Comment cela peut-il coûter moitié moins ?
Deux raisons structurelles. Les données cartographiques viennent de sources ouvertes et de flux commerciaux licenciés par région, plutôt que d'une possession de bout en bout, et il n'y a pas de force de vente terrain : c'est la grille qui vend. Le compromis est honnête : nous ne vendons pas de cartes HD embarquées pour l'automobile, et les niveaux de couverture les plus profonds restent ceux de HERE.
Le palier gratuit est-il plus petit que celui de HERE ?
Non. Les quotas gratuits sont identiques service par service : 30 000 géocodages, 30 000 tuiles, 5 000 itinéraires, 2 500 matrices, 500 optimisations de tournées. Les 50 % portent sur les tarifs payants.
Que se passe-t-il quand HERE change ses prix ?
La grille se déduit de la leur par une seule constante, et la page indique la date du dernier rapprochement.
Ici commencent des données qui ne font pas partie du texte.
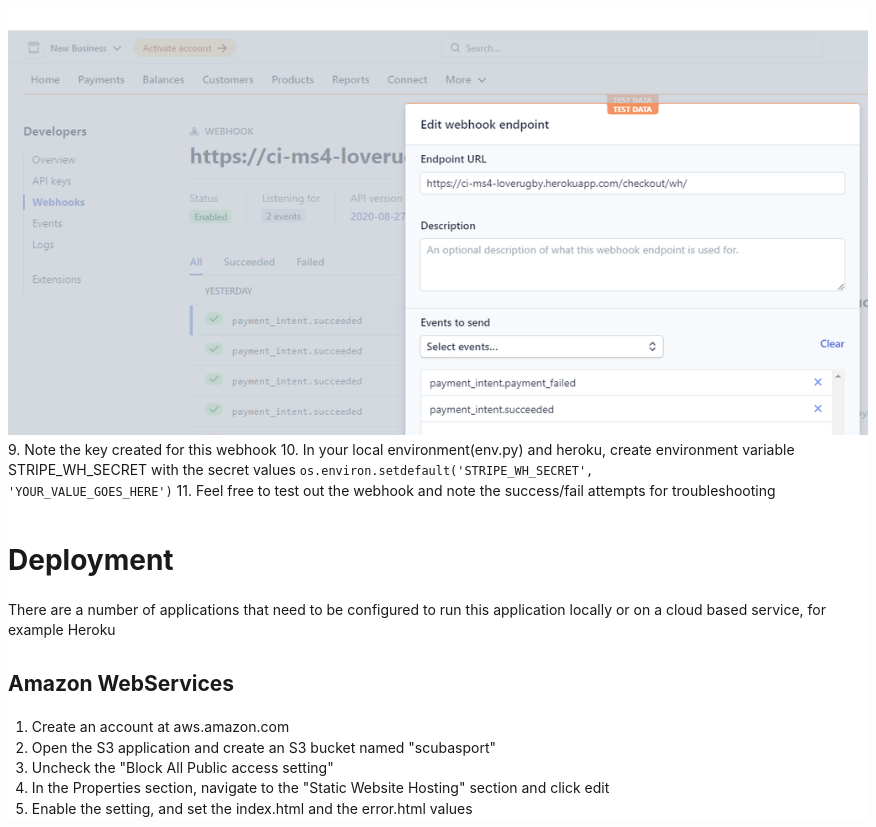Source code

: <br>![Webhook](readme/misc/stripe_keys2.png)
9. Note the key created for this webhook
10. In your local environment(env.py) and heroku, create environment variable STRIPE_WH_SECRET with the secret values
<code>os.environ.setdefault('STRIPE_WH_SECRET', 'YOUR_VALUE_GOES_HERE')</code>
11. Feel free to test out the webhook and note the success/fail attempts for troubleshooting

# Deployment
There are a number of applications that need to be configured to run this application locally or on a cloud based service, for example Heroku

## Amazon WebServices
1. Create an account at aws.amazon.com
2. Open the S3 application and create an S3 bucket named "scubasport"
3. Uncheck the "Block All Public access setting"
4. In the Properties section, navigate to the "Static Website Hosting" section and click edit
5. Enable the setting, and set the index.html and the error.html values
La hausse d'avril 2026, d'environ 6 %, est déjà prise en compte. S'ils baissent un tarif, le nôtre devient la moitié du nouveau.
Quelle est la compatibilité réelle ?
Les noms de champs, l'imbrication et le format d'erreur suivent les réponses documentées de HERE pour le géocodage, le routage, la matrice, les isochrones, le trafic et les lieux. Là où le comportement diffère — surtout sur le scoring et les attributs poids lourds — le guide de migration le liste au lieu de l'escamoter.
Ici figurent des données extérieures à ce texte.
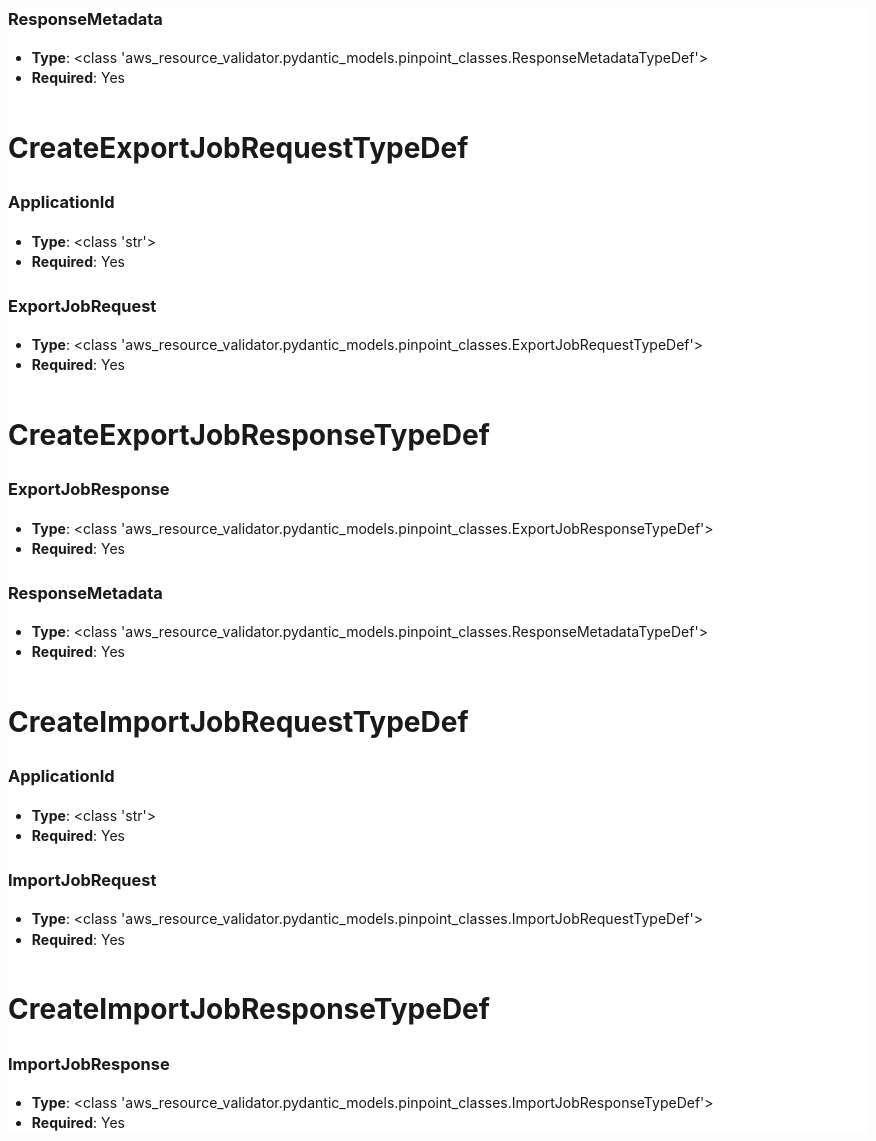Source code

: ### ResponseMetadata
- **Type**: <class 'aws_resource_validator.pydantic_models.pinpoint_classes.ResponseMetadataTypeDef'>
- **Required**: Yes


# CreateExportJobRequestTypeDef

### ApplicationId
- **Type**: <class 'str'>
- **Required**: Yes

### ExportJobRequest
- **Type**: <class 'aws_resource_validator.pydantic_models.pinpoint_classes.ExportJobRequestTypeDef'>
- **Required**: Yes


# CreateExportJobResponseTypeDef

### ExportJobResponse
- **Type**: <class 'aws_resource_validator.pydantic_models.pinpoint_classes.ExportJobResponseTypeDef'>
- **Required**: Yes

### ResponseMetadata
- **Type**: <class 'aws_resource_validator.pydantic_models.pinpoint_classes.ResponseMetadataTypeDef'>
- **Required**: Yes


# CreateImportJobRequestTypeDef

### ApplicationId
- **Type**: <class 'str'>
- **Required**: Yes

### ImportJobRequest
- **Type**: <class 'aws_resource_validator.pydantic_models.pinpoint_classes.ImportJobRequestTypeDef'>
- **Required**: Yes


# CreateImportJobResponseTypeDef

### ImportJobResponse
- **Type**: <class 'aws_resource_validator.pydantic_models.pinpoint_classes.ImportJobResponseTypeDef'>
- **Required**: Yes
Qu'est-ce qui est moins bon ?
Trois choses. La couverture des intérieurs et des données HD à la voie est plus étroite. Il n'y a pas de pile embarquée pour des unités de bord hors ligne. Et l'entreprise est jeune : le SLA porte des avoirs, mais pas une décennie de références.
Puis-je utiliser le bac à sable avant de m'inscrire ?
C'est exactement l'objet du panneau ci-dessus. Il renvoie des formats de réponse documentés depuis un jeu de fixtures, signalés comme données de bac à sable, sans clé et sans compte.